Maximum Product UVA - 11059

Given a sequence of integers S = {S1,S2,...,Sn}, you should determine what is the value of the maximum positive product involving consecutive terms of S. If you cannot find a positive sequence, you should consider 0 as the value of the maximum product.
Input Each test case starts with 1 ≤ N ≤ 18, the number of elements in a sequence. Each element Si is an integer such that −10 ≤ Si ≤ 10. Next line will have N integers, representing the value of each element in the sequence.
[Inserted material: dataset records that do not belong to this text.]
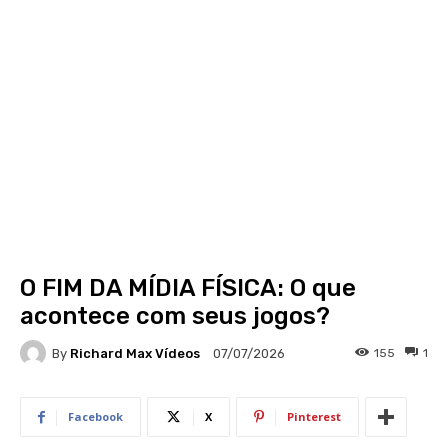
O FIM DA MÍDIA FÍSICA: O que
acontece com seus jogos?
By
Richard Max Vídeos
155
1
07/07/2026
Facebook
X
Pinterest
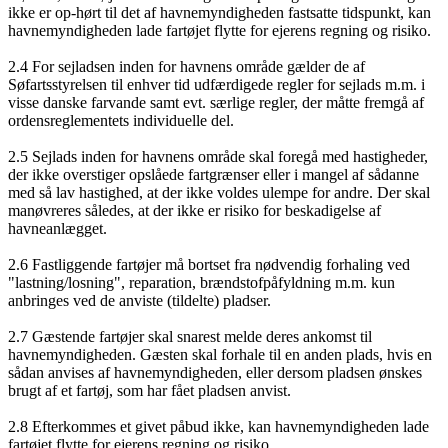
ikke er op-hørt til det af havnemyndigheden fastsatte tidspunkt, kan
havnemyndigheden lade fartøjet flytte for ejerens regning og risiko.
2.4 For sejladsen inden for havnens område gælder de af
Søfartsstyrelsen til enhver tid udfærdigede regler for sejlads m.m. i
visse danske farvande samt evt. særlige regler, der måtte fremgå af
ordensreglementets individuelle del.
2.5 Sejlads inden for havnens område skal foregå med hastigheder,
der ikke overstiger opslåede fartgrænser eller i mangel af sådanne
med så lav hastighed, at der ikke voldes ulempe for andre. Der skal
manøvreres således, at der ikke er risiko for beskadigelse af
havneanlægget.
2.6 Fastliggende fartøjer må bortset fra nødvendig forhaling ved
"lastning/losning", reparation, brændstofpåfyldning m.m. kun
anbringes ved de anviste (tildelte) pladser.
2.7 Gæstende fartøjer skal snarest melde deres ankomst til
havnemyndigheden. Gæsten skal forhale til en anden plads, hvis en
sådan anvises af havnemyndigheden, eller dersom pladsen ønskes
brugt af et fartøj, som har fået pladsen anvist.
2.8 Efterkommes et givet påbud ikke, kan havnemyndigheden lade
fartøjet flytte for ejerens regning og risiko.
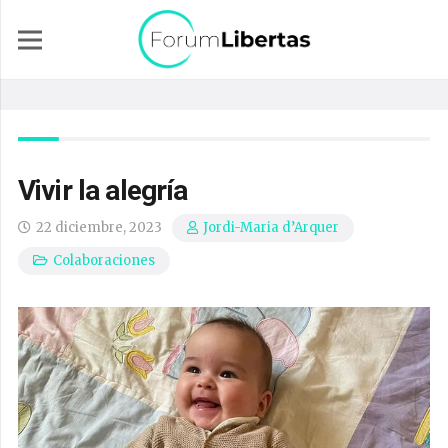
Vivir la alegría
22 diciembre, 2023
Jordi-Maria d’Arquer
Colaboraciones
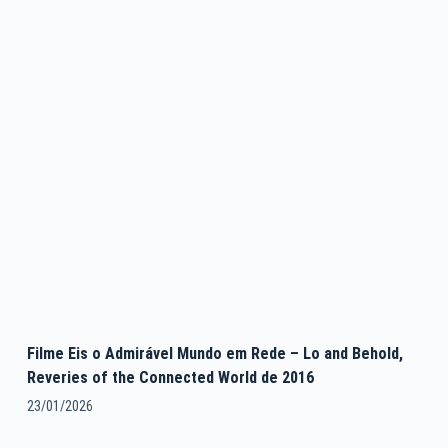
Filme Eis o Admirável Mundo em Rede – Lo and Behold,
Reveries of the Connected World de 2016
23/01/2026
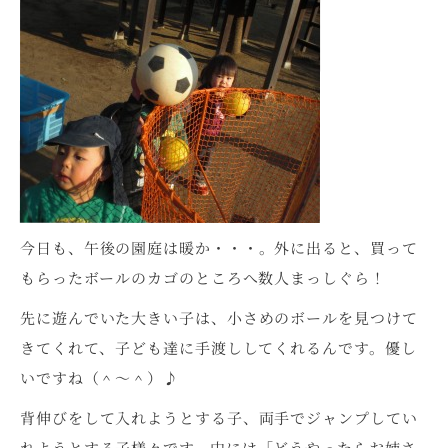
今日も、午後の園庭は暖か・・・。外に出ると、買って
もらったボールのカゴのところへ数人まっしぐら！
先に遊んでいた大きい子は、小さめのボールを見つけて
きてくれて、子ども達に手渡ししてくれるんです。優し
いですね（＾～＾）♪
背伸びをして入れようとする子、両手でジャンプしてい
れようとする子様々です。中には「どうやったらお姉さ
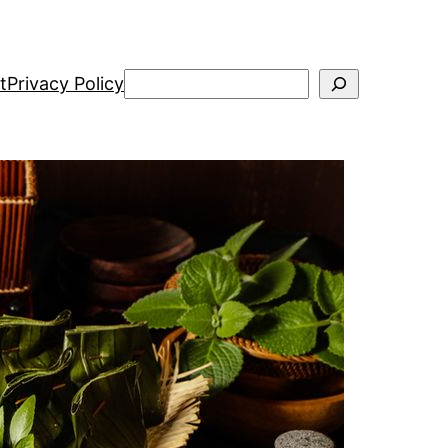
Search
t
Privacy Policy
Kategori
Agroindustri
Bisnis
Desain
Fotografi
Gaya Hidup
Fashion
Kecantikan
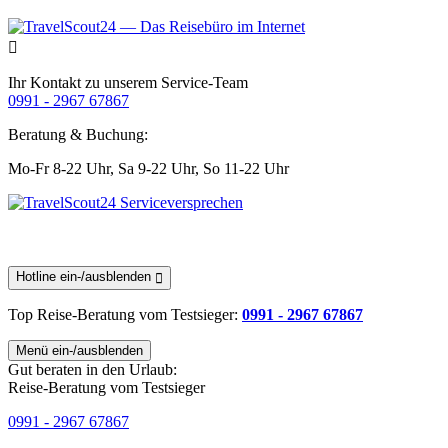
Ihr Kontakt zu unserem Service-Team
0991 - 2967 67867
Beratung & Buchung:
Mo-Fr 8-22 Uhr,
Sa 9-22 Uhr,
So 11-22 Uhr
Hotline ein-/ausblenden
Top Reise-Beratung
vom Testsieger
:
0991 - 2967 67867
Menü ein-/ausblenden
Gut beraten in den Urlaub:
Reise-Beratung vom Testsieger
0991 - 2967 67867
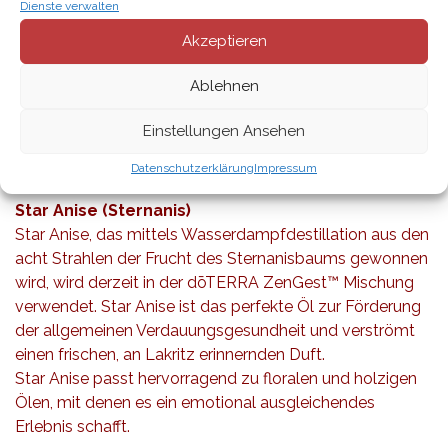
Dienste verwalten
zeitlich begrenzten Aktionsangeboten. Green Mandarin
Akzeptieren
stammt vom gleichen Mandarinenbaum, allerdings von
der unreifen Frucht anstelle der reifen Frucht.
Das Aroma
Ablehnen
dieses Öls ist leicht süßlich und blumig mit einem Hauch
von Zitrusfrüchten. Wie die anderen Zitrusöle auch, hat
Einstellungen Ansehen
es eine aufbauende Wirkung, wenn Sie es auf Ihrer Haut
tragen oder über die Luft diffundieren.
Datenschutzerklärung
Impressum
Star Anise (Sternanis)
Star Anise, das mittels Wasserdampfdestillation aus den
acht Strahlen der Frucht des Sternanisbaums gewonnen
wird, wird derzeit in der dōTERRA ZenGest™ Mischung
verwendet. Star Anise ist das perfekte Öl zur Förderung
der allgemeinen Verdauungsgesundheit und verströmt
einen frischen, an Lakritz erinnernden Duft.
Star Anise passt hervorragend zu floralen und holzigen
Ölen, mit denen es ein emotional ausgleichendes
Erlebnis schafft.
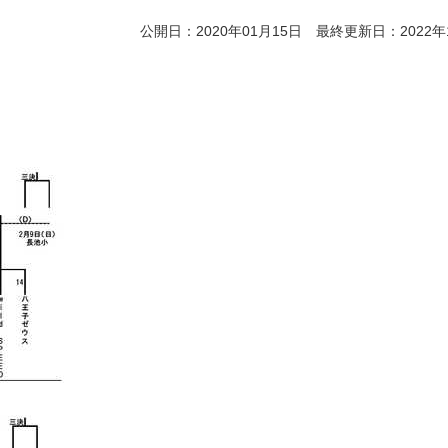
公開日：2020年01月15日 最終更新日：2022年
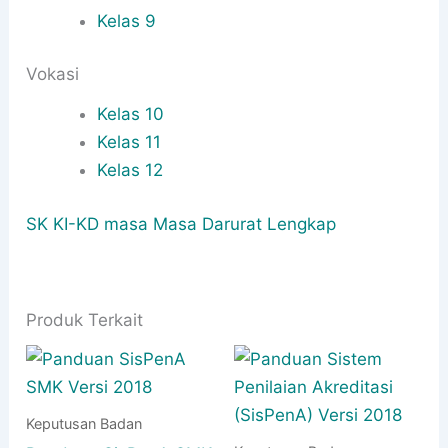
Kelas 9
Vokasi
Kelas 10
Kelas 11
Kelas 12
SK KI-KD masa Masa Darurat Lengkap
Produk Terkait
Keputusan Badan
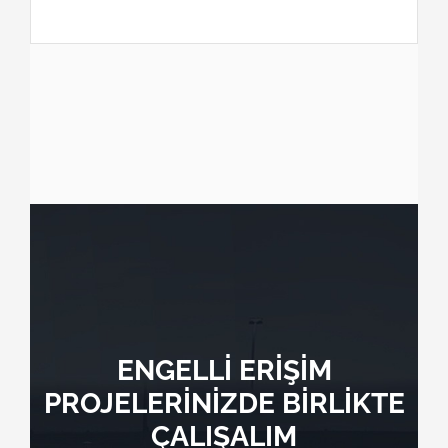
ENGELLİ ERİŞİM
PROJELERİNİZDE BİRLİKTE
ÇALIŞALIM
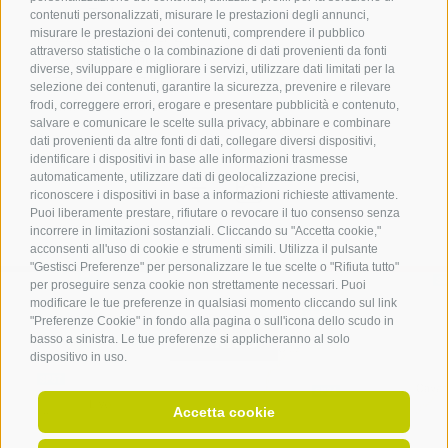
Terlano
contenuti personalizzati, misurare le prestazioni degli annunci,
misurare le prestazioni dei contenuti, comprendere il pubblico
P.zza Dott. Weiser 2
attraverso statistiche o la combinazione di dati provenienti da fonti
39018 Terlano BZ
diverse, sviluppare e migliorare i servizi, utilizzare dati limitati per la
Tel. 0471 257 165
selezione dei contenuti, garantire la sicurezza, prevenire e rilevare
info@terlan.info
frodi, correggere errori, erogare e presentare pubblicità e contenuto,
salvare e comunicare le scelte sulla privacy, abbinare e combinare
dati provenienti da altre fonti di dati, collegare diversi dispositivi,
identificare i dispositivi in base alle informazioni trasmesse
automaticamente, utilizzare dati di geolocalizzazione precisi,
riconoscere i dispositivi in base a informazioni richieste attivamente.
Puoi liberamente prestare, rifiutare o revocare il tuo consenso senza
incorrere in limitazioni sostanziali. Cliccando su "Accetta cookie,"
acconsenti all'uso di cookie e strumenti simili. Utilizza il pulsante
"Gestisci Preferenze" per personalizzare le tue scelte o "Rifiuta tutto"
per proseguire senza cookie non strettamente necessari. Puoi
modificare le tue preferenze in qualsiasi momento cliccando sul link
"Preferenze Cookie" in fondo alla pagina o sull'icona dello scudo in
ARRIVO
basso a sinistra. Le tue preferenze si applicheranno al solo
dispositivo in uso.
Accetta cookie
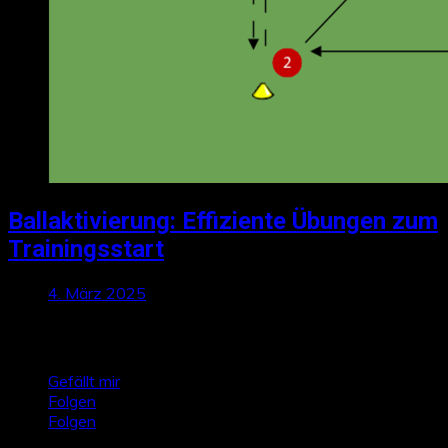
Ballaktivierung: Effiziente Übungen zum
Trainingsstart
4. März 2025
Talktics folgen
Gefällt mir
Folgen
Folgen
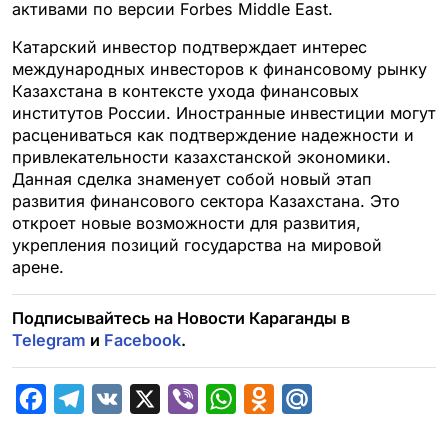
активами по версии Forbes Middle East.
Катарский инвестор подтверждает интерес
международных инвесторов к финансовому рынку
Казахстана в контексте ухода финансовых
институтов России. Иностранные инвестиции могут
расцениваться как подтверждение надежности и
привлекательности казахстанской экономики.
Данная сделка знаменует собой новый этап
развития финансового сектора Казахстана. Это
откроет новые возможности для развития,
укрепления позиций государства на мировой
арене.
Подписывайтесь на Новости Караганды в
Telegram
и
Facebook
.
F
T
V
X
V
W
O
M
a
e
K
i
h
d
a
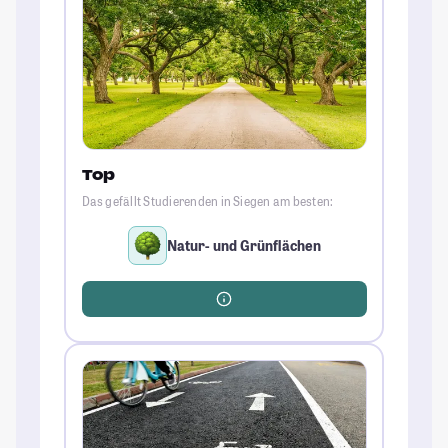
Top
Das gefällt Studierenden in Siegen am besten:
Natur- und Grünflächen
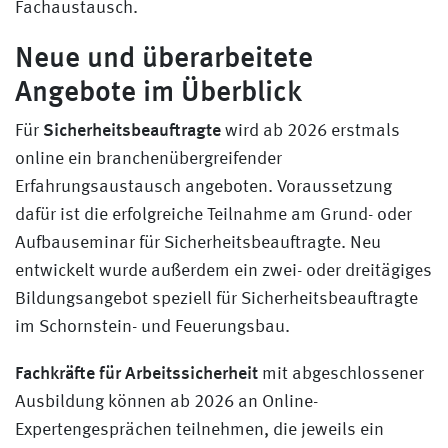
Fachaustausch.
Neue und überarbeitete
Angebote im Überblick
Sicherheitsbeauftragte
Für
wird ab 2026 erstmals
online ein branchenübergreifender
Erfahrungsaustausch angeboten. Voraussetzung
dafür ist die erfolgreiche Teilnahme am Grund- oder
Aufbauseminar für Sicherheitsbeauftragte. Neu
entwickelt wurde außerdem ein zwei- oder dreitägiges
Bildungsangebot speziell für Sicherheitsbeauftragte
im Schornstein- und Feuerungsbau.
Fachkräfte für Arbeitssicherheit
mit abgeschlossener
Ausbildung können ab 2026 an Online-
Expertengesprächen teilnehmen, die jeweils ein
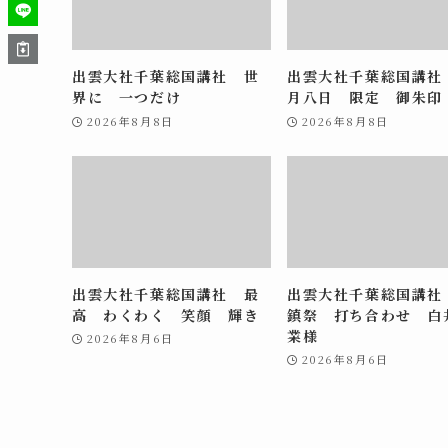
出雲大社千葉総国講社 世
出雲大社千葉総国講社
界に 一つだけ
月八日 限定 御朱印
2026年8月8日
2026年8月8日
出雲大社千葉総国講社 最
出雲大社千葉総国講社
高 わくわく 笑顔 輝き
鎮祭 打ち合わせ 白
業様
2026年8月6日
2026年8月6日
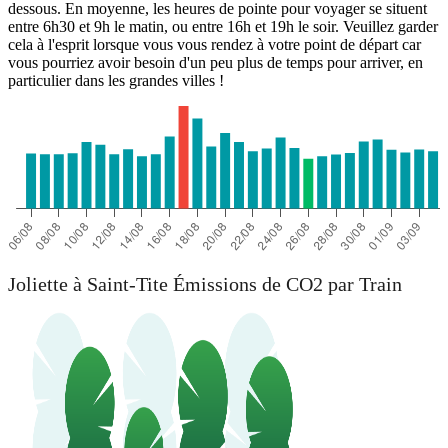
dessous. En moyenne, les heures de pointe pour voyager se situent
entre 6h30 et 9h le matin, ou entre 16h et 19h le soir. Veuillez garder
cela à l'esprit lorsque vous vous rendez à votre point de départ car
vous pourriez avoir besoin d'un peu plus de temps pour arriver, en
particulier dans les grandes villes !
Joliette à Saint-Tite Émissions de CO2 par Train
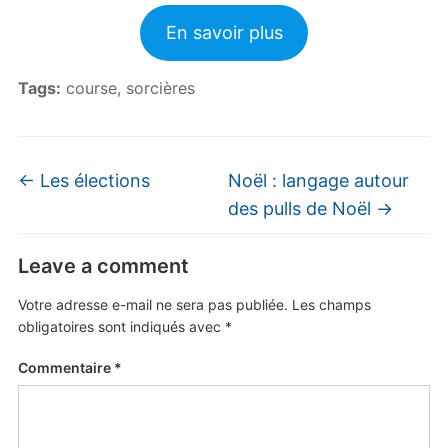
En savoir plus
Tags:
course
,
sorcières
←
Les élections
Noël : langage autour
des pulls de Noël
→
Leave a comment
Votre adresse e-mail ne sera pas publiée.
Les champs
obligatoires sont indiqués avec
*
Commentaire
*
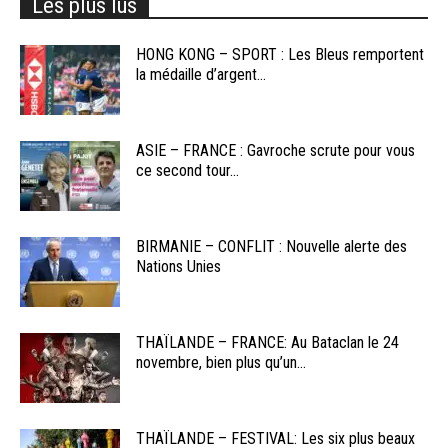
Les plus lus
HONG KONG – SPORT : Les Bleus remportent
la médaille d’argent...
ASIE – FRANCE : Gavroche scrute pour vous
ce second tour...
BIRMANIE – CONFLIT : Nouvelle alerte des
Nations Unies
THAÏLANDE – FRANCE: Au Bataclan le 24
novembre, bien plus qu’un...
THAÏLANDE – FESTIVAL: Les six plus beaux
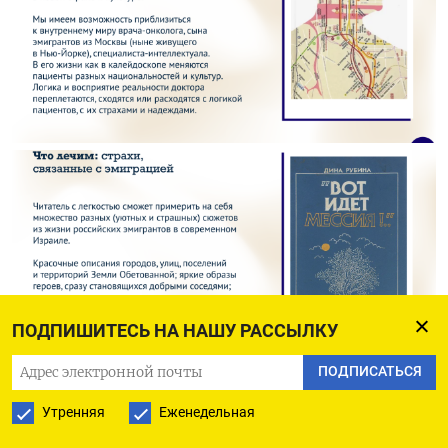
ПОДПИШИТЕСЬ НА НАШУ РАССЫЛКУ
ПОДПИСАТЬСЯ
Утренняя
Еженедельная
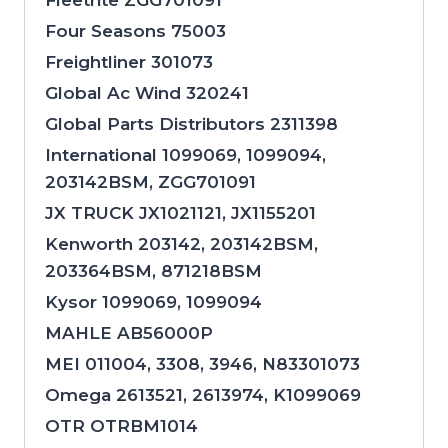
Four Seasons 75003
Freightliner 301073
Global Ac Wind 320241
Global Parts Distributors 2311398
International 1099069, 1099094,
203142BSM, ZGG701091
JX TRUCK JX1021121, JX1155201
Kenworth 203142, 203142BSM,
203364BSM, 871218BSM
Kysor 1099069, 1099094
MAHLE AB56000P
MEI 011004, 3308, 3946, N83301073
Omega 2613521, 2613974, K1099069
OTR OTRBM1014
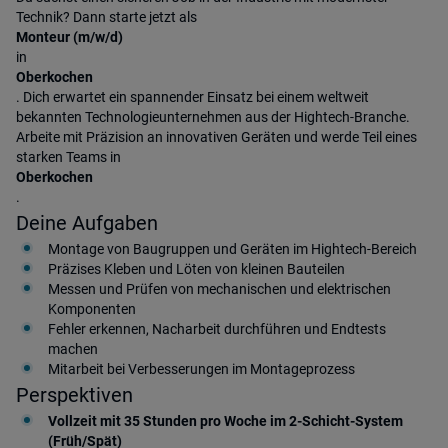
Technik? Dann starte jetzt als
Monteur (m/w/d)
in
Oberkochen
. Dich erwartet ein spannender Einsatz bei einem weltweit
bekannten Technologieunternehmen aus der Hightech-Branche.
Arbeite mit Präzision an innovativen Geräten und werde Teil eines
starken Teams in
Oberkochen
.
Deine Aufgaben
Montage von Baugruppen und Geräten im Hightech-Bereich
Präzises Kleben und Löten von kleinen Bauteilen
Messen und Prüfen von mechanischen und elektrischen
Komponenten
Fehler erkennen, Nacharbeit durchführen und Endtests
machen
Mitarbeit bei Verbesserungen im Montageprozess
Perspektiven
Vollzeit mit 35 Stunden pro Woche im 2-Schicht-System
(Früh/Spät)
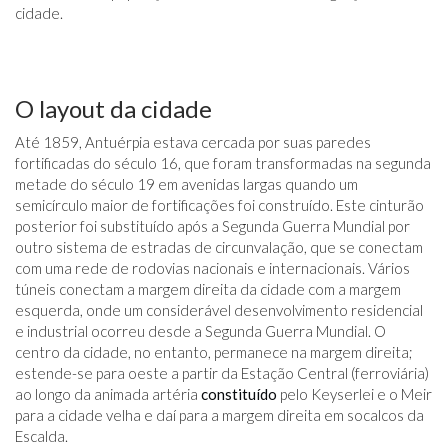
cidade.
O layout da cidade
Até 1859, Antuérpia estava cercada por suas paredes
fortificadas do século 16, que foram transformadas na segunda
metade do século 19 em avenidas largas quando um
semicírculo maior de fortificações foi construído. Este cinturão
posterior foi substituído após a Segunda Guerra Mundial por
outro sistema de estradas de circunvalação, que se conectam
com uma rede de rodovias nacionais e internacionais. Vários
túneis conectam a margem direita da cidade com a margem
esquerda, onde um considerável desenvolvimento residencial
e industrial ocorreu desde a Segunda Guerra Mundial. O
centro da cidade, no entanto, permanece na margem direita;
estende-se para oeste a partir da Estação Central (ferroviária)
ao longo da animada artéria
constituído
pelo Keyserlei e o Meir
para a cidade velha e daí para a margem direita em socalcos da
Escalda.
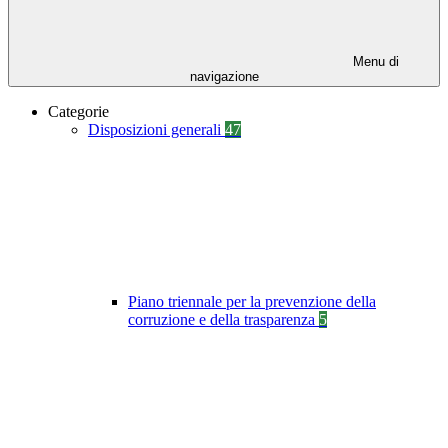
Menu di
navigazione
Categorie
Disposizioni generali
47
Piano triennale per la prevenzione della
corruzione e della trasparenza
5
There is a blank line after each test case. The input is terminated by end of file (EOF).
Output
For each test case you must print the message: ‘Case #M: The maximum product is P.’, where M is the number of the test case, starting from 1, and P is the value of the maximum product. After each test case you must print a blank line.
Sample Input
3 2 4 -3
5 2 5 -1 2 -1
Sample Output
Case #1: The maximum product is 8.
Case #2: The maximum product is 20.

 

#include <cstdio>
#include <iostream>
#include <queue>
#include <vector>
#include<string.h>
#include<map>
#include<bits/stdc++.h>
#define LL long long
using namespace std;
LL ay[20];
int main()
{
    int n,no=0;
    LL ans,sum;
    while(~scanf("%d",&n))
    {
        no++;
        ans=-1;
        for(int i=0;i<n;i++)
            scanf("%lld",&ay[i]);
        for(int i=0;i<n;i++)
            for(int j=i;j<n;j++){
            sum=1;
            for(int k=i;k<=j;k++)
            {
                sum*=ay[k];
                ans=max(ans,sum);
            }
            }
        if(ans<0)ans=0;
        printf("Case #%d: The maximum product is %lld.\n\n",no,ans);
    }
    return 0;
}

题意：

求最大的连续子列的乘积。如果乘积为负数，则输出0。

注意点：

枚举起点终点求解。ans为最大值，sum为动态过程值。

1.ans的初值应该设为负数，不然如果设为正数的话，当乘积为负数的话，ans=max(ans,sum)>0，无法得到0。